Alaska's Texting While Driving Law
Sec. 28.35.161. Use of electronic devices while driving; unlawful installation of television, monitor, or similar device.
- A person commits the crime of driving while texting, while communicating on a computer,
or while a screen device is operating if the person is driving a motor vehicle, and
- the vehicle has a television, video monitor, portable computer, or any other similar means capable of providing a visual display that is in full view of a driver in a normal driving position while the vehicle is in motion, and the monitor or visual display is operating while the person is driving; or
- the person is reading or typing a text message or other nonvoice message or communication on a cellular telephone, personal data assistant, computer, or any other similar means capable of providing a visual display that is in the view of the driver in a normal driving position while the vehicle is in motion and while the person is driving.
- A person may not install or alter equipment described in (a) of this section that allows the images to be viewed by the driver in a normal driving position while the vehicle is in motion.
- Subsections (a) and (b) of this section do not apply to
- portable cellular telephones or personal data assistants being used for voice communication or displaying caller identification information;
- equipment that is displaying only
- audio equipment information, functions, and controls;
- vehicle information or controls related to speed, fuel level, battery charge, and other vehicle safety or equipment information;
- navigation or global positioning;
- visual information to
- enhance or supplement the driver's view forward, behind, or to the sides of the motor vehicle for the purpose of maneuvering the vehicle; or
- allow the driver to monitor vehicle occupants seated behind the driver;
- vehicle dispatching and response information for motor vehicles providing emergency road service or roadside assistance;
- vehicle dispatching information for passenger transport or freight or package delivery;
- information for use in performing highway construction, maintenance, or repair or data acquisition by the Department of Transportation and Public Facilities or a municipality; or
- information for use in performing utility construction, maintenance, repair, or data acquisition by a public utility; in this subparagraph, "public utility" has the meaning given in AS 42.05.990.

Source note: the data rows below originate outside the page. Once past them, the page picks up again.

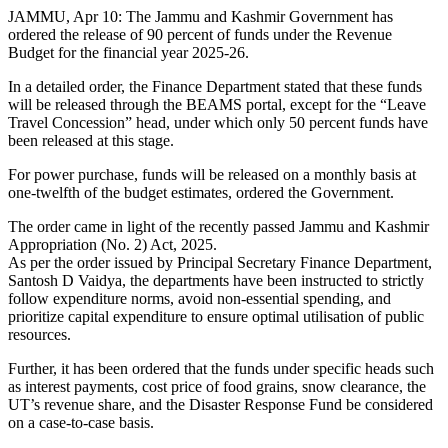
JAMMU, Apr 10: The Jammu and Kashmir Government has
ordered the release of 90 percent of funds under the Revenue
Budget for the financial year 2025-26.
In a detailed order, the Finance Department stated that these funds
will be released through the BEAMS portal, except for the “Leave
Travel Concession” head, under which only 50 percent funds have
been released at this stage.
For power purchase, funds will be released on a monthly basis at
one-twelfth of the budget estimates, ordered the Government.
The order came in light of the recently passed Jammu and Kashmir
Appropriation (No. 2) Act, 2025.
As per the order issued by Principal Secretary Finance Department,
Santosh D Vaidya, the departments have been instructed to strictly
follow expenditure norms, avoid non-essential spending, and
prioritize capital expenditure to ensure optimal utilisation of public
resources.
Further, it has been ordered that the funds under specific heads such
as interest payments, cost price of food grains, snow clearance, the
UT’s revenue share, and the Disaster Response Fund be considered
on a case-to-case basis.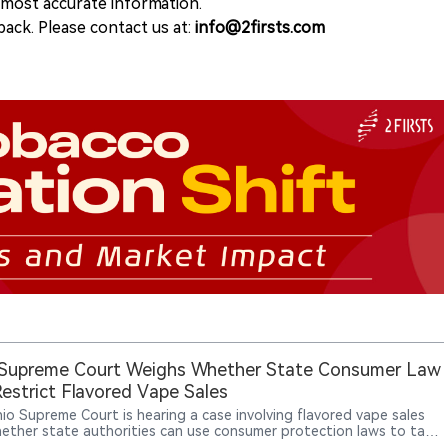
e most accurate information.
ack. Please contact us at:
info@2firsts.com
 Supreme Court Weighs Whether State Consumer Law
estrict Flavored Vape Sales
io Supreme Court is hearing a case involving flavored vape sales
ether state authorities can use consumer protection laws to take
against retailers selling unauthorized vape products. Ohio officials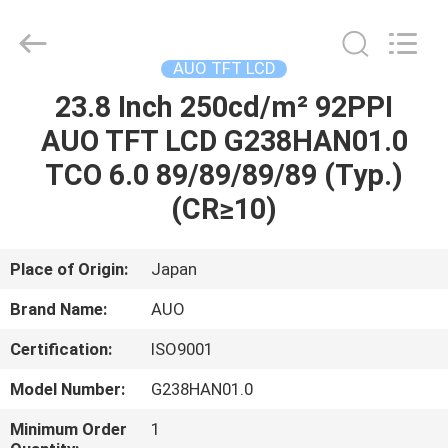
2025
Sapientia
Display
Co.,LIMITED.
All
AUO TFT LCD
Rights
Reserved.
23.8 Inch 250cd/m² 92PPI
HOME
AUO TFT LCD G238HAN01.0
PRODUCTS
TCO 6.0 89/89/89/89 (Typ.)
(CR≥10)
ABOUT
US
Place of Origin:
Japan
Brand Name:
AUO
FACTORY
Certification:
ISO9001
TOUR
Model Number:
G238HAN01.0
QUALITY
Minimum Order
1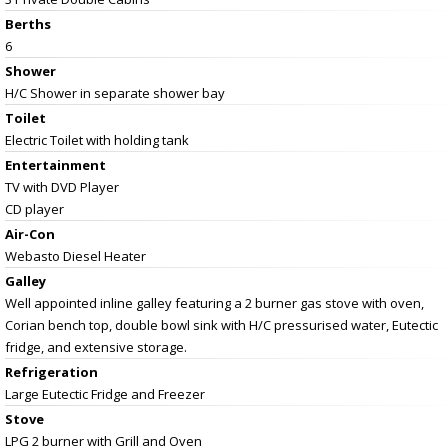
Berths
6
Shower
H/C Shower in separate shower bay
Toilet
Electric Toilet with holding tank
Entertainment
TV with DVD Player
CD player
Air-Con
Webasto Diesel Heater
Galley
Well appointed inline galley featuring a 2 burner gas stove with oven,
Corian bench top, double bowl sink with H/C pressurised water, Eutectic
fridge, and extensive storage.
Refrigeration
Large Eutectic Fridge and Freezer
Stove
LPG 2 burner with Grill and Oven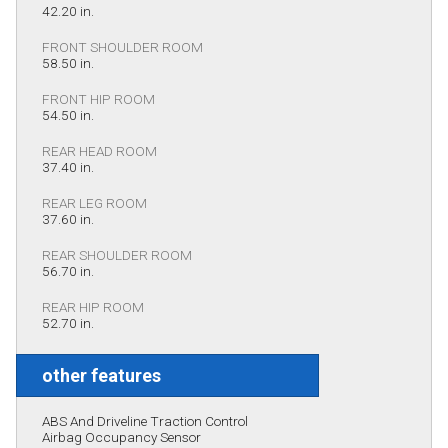
42.20 in.
FRONT SHOULDER ROOM
58.50 in.
FRONT HIP ROOM
54.50 in.
REAR HEAD ROOM
37.40 in.
REAR LEG ROOM
37.60 in.
REAR SHOULDER ROOM
56.70 in.
REAR HIP ROOM
52.70 in.
other features
ABS And Driveline Traction Control
Airbag Occupancy Sensor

- Subsections (a) and (b) of this section do not apply to devices and equipment installed in an emergency vehicle, whether removable or permanently installed, or to the viewing of authorized screen devices by police, fire, or emergency medical service personnel if the user of the equipment or device reasonably believes the information on the device is necessary to respond to a health, safety, or criminal matter. In this subsection, "emergency vehicle" means a police, fire, or emergency medical service vehicle.
- It is an affirmative defense to a prosecution under (b) of this section that the equipment installed or altered includes a device that, when the motor vehicle is being driven, disables the equipment for all uses except those described in (c) of this section.
- A person who violates (a) of this section is guilty of
- a class A misdemeanor, unless any of the circumstances described in (2) - (4) of this subsection apply;
- a class C felony if the person's driving causes physical injury to another person;
- a class B felony if the person's driving causes serious physical injury to another person;
- a class A felony if the person's driving causes the death of another person.
- A person who violates (b) of this section is guilty of a class A misdemeanor.